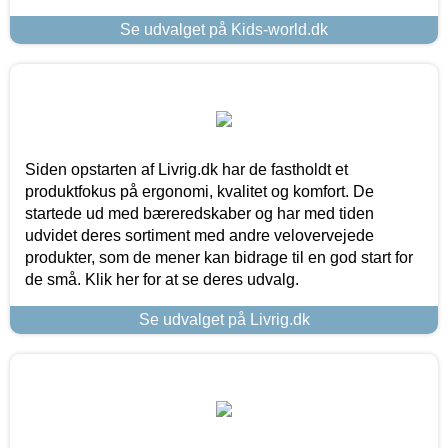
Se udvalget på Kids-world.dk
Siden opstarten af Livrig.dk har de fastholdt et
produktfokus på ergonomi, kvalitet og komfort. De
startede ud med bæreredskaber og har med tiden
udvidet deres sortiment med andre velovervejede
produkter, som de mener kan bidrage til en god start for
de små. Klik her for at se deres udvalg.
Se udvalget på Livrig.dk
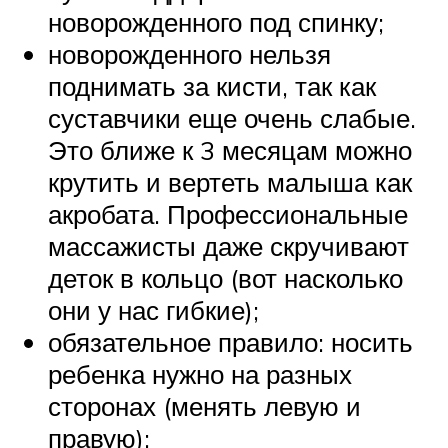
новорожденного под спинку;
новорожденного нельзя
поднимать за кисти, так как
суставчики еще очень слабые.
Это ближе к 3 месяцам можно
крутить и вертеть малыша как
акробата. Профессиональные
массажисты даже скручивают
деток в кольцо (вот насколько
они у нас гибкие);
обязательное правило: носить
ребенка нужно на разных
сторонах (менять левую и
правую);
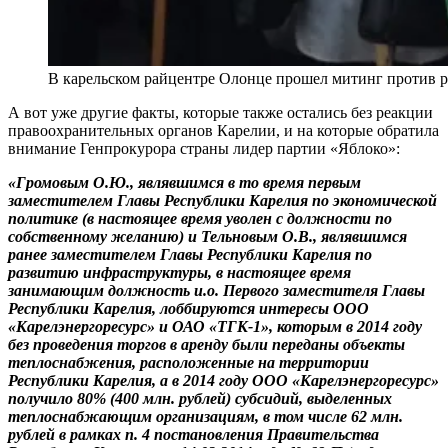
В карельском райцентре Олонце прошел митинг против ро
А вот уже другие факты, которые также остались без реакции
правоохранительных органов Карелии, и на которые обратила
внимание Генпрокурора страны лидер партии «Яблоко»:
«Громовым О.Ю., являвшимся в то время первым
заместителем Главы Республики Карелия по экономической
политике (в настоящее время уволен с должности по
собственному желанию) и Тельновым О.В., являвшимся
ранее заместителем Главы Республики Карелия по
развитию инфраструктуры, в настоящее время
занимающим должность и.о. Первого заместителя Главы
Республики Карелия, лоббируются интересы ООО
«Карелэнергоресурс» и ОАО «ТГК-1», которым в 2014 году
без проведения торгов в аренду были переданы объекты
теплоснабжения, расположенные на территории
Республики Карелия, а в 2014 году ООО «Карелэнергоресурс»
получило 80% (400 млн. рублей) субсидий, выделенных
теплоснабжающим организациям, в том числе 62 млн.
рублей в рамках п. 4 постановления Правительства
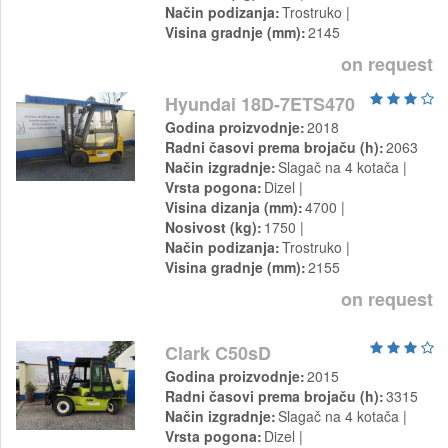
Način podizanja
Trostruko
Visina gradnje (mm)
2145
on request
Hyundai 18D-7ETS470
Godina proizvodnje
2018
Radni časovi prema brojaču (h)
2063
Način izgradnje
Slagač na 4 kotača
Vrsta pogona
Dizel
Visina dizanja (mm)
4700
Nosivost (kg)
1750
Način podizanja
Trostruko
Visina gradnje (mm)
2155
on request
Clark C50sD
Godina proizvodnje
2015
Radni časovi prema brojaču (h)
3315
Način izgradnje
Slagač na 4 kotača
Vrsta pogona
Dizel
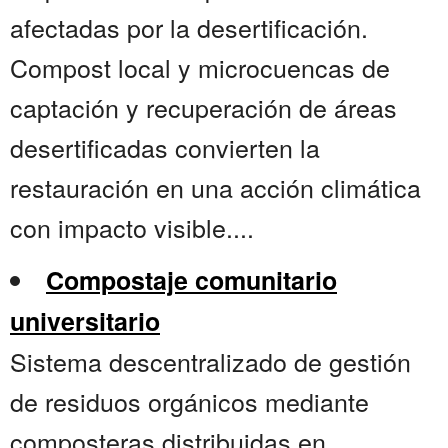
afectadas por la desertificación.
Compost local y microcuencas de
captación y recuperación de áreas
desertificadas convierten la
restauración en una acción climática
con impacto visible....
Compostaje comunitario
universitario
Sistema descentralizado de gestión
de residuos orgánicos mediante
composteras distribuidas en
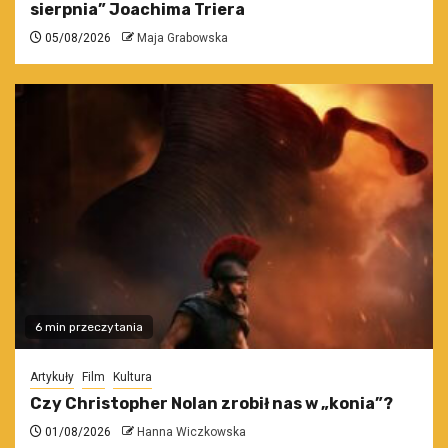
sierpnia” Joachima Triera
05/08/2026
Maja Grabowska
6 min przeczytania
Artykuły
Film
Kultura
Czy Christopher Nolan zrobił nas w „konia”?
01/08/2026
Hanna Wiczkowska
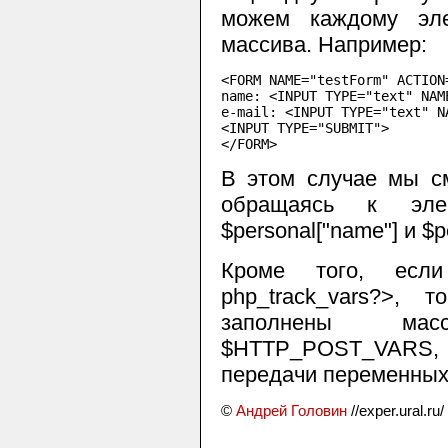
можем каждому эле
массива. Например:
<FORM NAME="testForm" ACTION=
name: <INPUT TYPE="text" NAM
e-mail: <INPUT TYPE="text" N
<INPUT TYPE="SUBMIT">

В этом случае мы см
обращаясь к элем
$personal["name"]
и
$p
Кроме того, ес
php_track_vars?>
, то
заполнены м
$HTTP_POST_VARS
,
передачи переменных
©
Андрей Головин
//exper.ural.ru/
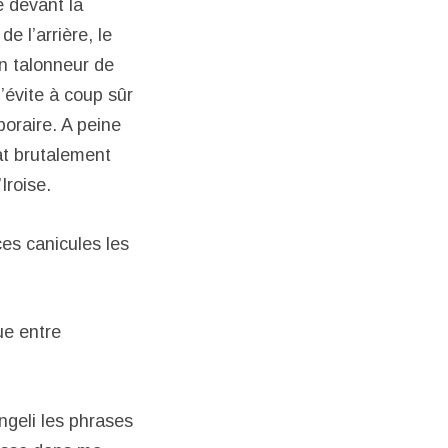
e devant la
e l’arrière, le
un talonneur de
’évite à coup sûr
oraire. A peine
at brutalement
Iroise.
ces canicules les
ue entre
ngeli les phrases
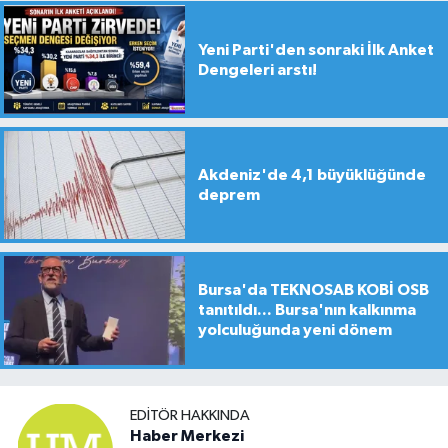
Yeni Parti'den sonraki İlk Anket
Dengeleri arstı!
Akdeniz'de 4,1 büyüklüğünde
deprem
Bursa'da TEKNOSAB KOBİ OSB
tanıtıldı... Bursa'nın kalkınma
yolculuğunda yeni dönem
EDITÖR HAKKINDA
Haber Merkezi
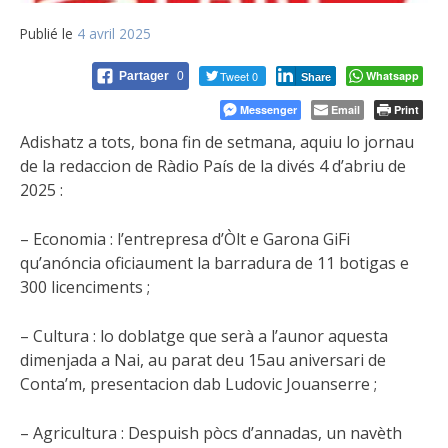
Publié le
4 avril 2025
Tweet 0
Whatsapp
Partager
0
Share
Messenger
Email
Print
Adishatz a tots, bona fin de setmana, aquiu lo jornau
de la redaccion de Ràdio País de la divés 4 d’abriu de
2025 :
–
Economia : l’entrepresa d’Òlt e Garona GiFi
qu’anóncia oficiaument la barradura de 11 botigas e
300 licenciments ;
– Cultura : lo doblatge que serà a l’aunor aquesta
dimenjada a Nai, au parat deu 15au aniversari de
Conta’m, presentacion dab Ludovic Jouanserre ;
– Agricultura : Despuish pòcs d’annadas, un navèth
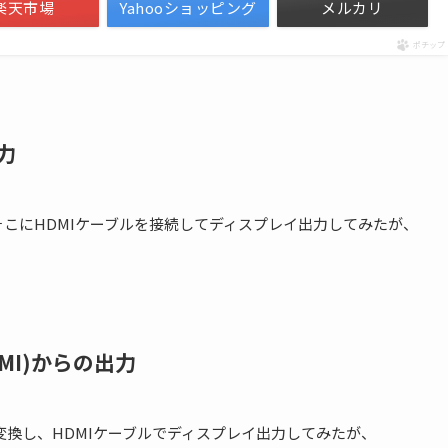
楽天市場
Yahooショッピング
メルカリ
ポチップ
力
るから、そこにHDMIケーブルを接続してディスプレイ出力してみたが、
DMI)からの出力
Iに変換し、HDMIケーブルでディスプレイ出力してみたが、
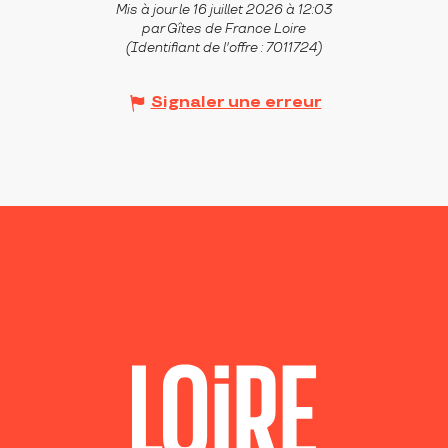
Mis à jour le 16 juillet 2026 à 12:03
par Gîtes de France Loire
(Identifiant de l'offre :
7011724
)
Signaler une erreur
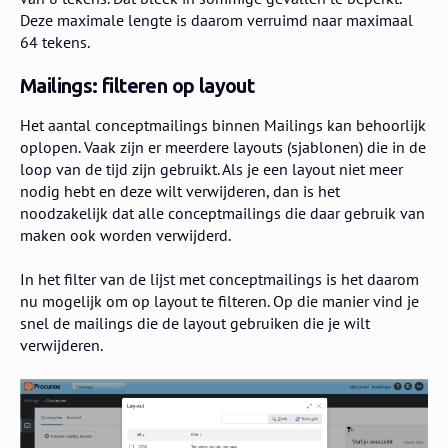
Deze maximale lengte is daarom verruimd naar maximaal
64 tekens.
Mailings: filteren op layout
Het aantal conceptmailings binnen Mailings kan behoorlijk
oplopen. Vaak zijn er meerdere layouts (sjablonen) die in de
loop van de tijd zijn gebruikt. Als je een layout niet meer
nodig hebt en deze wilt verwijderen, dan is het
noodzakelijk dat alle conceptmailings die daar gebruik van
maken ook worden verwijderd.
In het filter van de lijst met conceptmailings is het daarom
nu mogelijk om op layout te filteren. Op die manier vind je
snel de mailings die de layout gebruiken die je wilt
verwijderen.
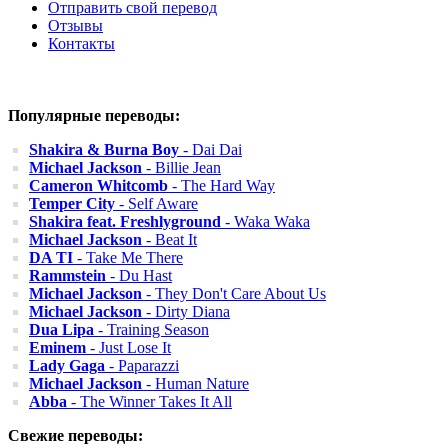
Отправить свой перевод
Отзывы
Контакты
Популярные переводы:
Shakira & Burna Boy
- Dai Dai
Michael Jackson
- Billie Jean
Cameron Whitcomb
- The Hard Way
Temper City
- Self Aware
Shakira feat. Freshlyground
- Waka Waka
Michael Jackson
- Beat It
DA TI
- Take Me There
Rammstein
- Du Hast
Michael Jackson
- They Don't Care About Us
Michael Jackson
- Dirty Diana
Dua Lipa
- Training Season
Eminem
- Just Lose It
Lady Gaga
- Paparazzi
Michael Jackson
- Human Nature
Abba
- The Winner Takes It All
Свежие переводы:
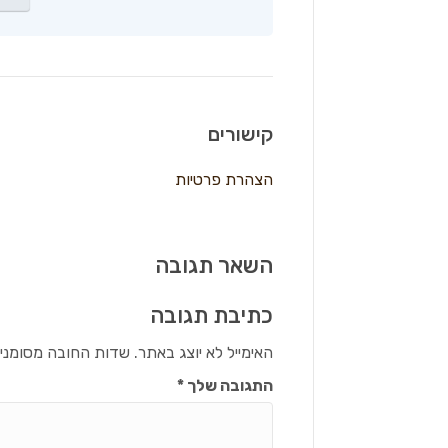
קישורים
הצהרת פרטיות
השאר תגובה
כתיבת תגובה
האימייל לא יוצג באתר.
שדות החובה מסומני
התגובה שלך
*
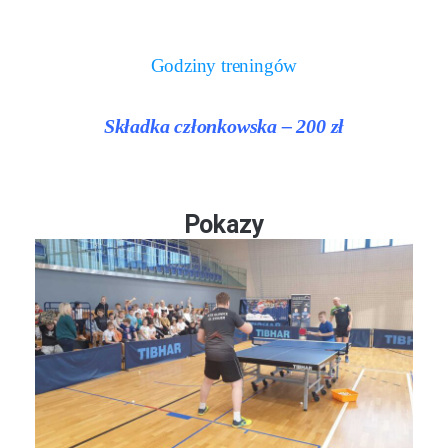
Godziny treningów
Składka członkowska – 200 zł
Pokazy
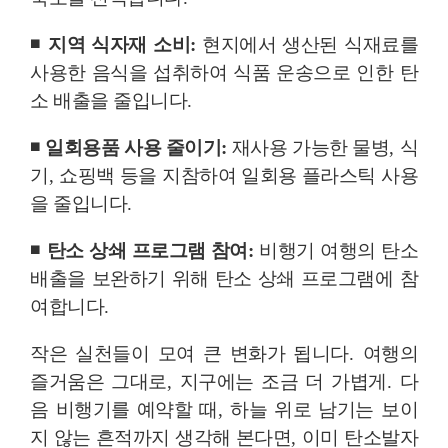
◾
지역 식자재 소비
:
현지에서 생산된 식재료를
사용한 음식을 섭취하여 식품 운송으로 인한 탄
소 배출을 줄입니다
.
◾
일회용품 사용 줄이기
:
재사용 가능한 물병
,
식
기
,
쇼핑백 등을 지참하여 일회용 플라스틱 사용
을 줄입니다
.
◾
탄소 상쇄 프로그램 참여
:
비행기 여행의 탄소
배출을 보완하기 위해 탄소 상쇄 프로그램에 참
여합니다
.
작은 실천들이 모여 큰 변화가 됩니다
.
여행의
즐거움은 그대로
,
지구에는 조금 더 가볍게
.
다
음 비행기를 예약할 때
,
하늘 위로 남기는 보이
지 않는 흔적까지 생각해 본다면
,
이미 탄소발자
::::
Work request:
Skipping the pictures, print the lines in the listing above exactly as written, starting at the line with "обязательное правило: носить" and ending at the line with "то время первым", both included.

Written answer:
обязательное правило: носить
ребенка нужно на разных
сторонах (менять левую и
правую);
В карельском райцентре Олонце прошел митинг против ро
А вот уже другие факты, которые также остались без реакции
правоохранительных органов Карелии, и на которые обратила
внимание Генпрокурора страны лидер партии «Яблоко»:
«Громовым О.Ю., являвшимся в то время первым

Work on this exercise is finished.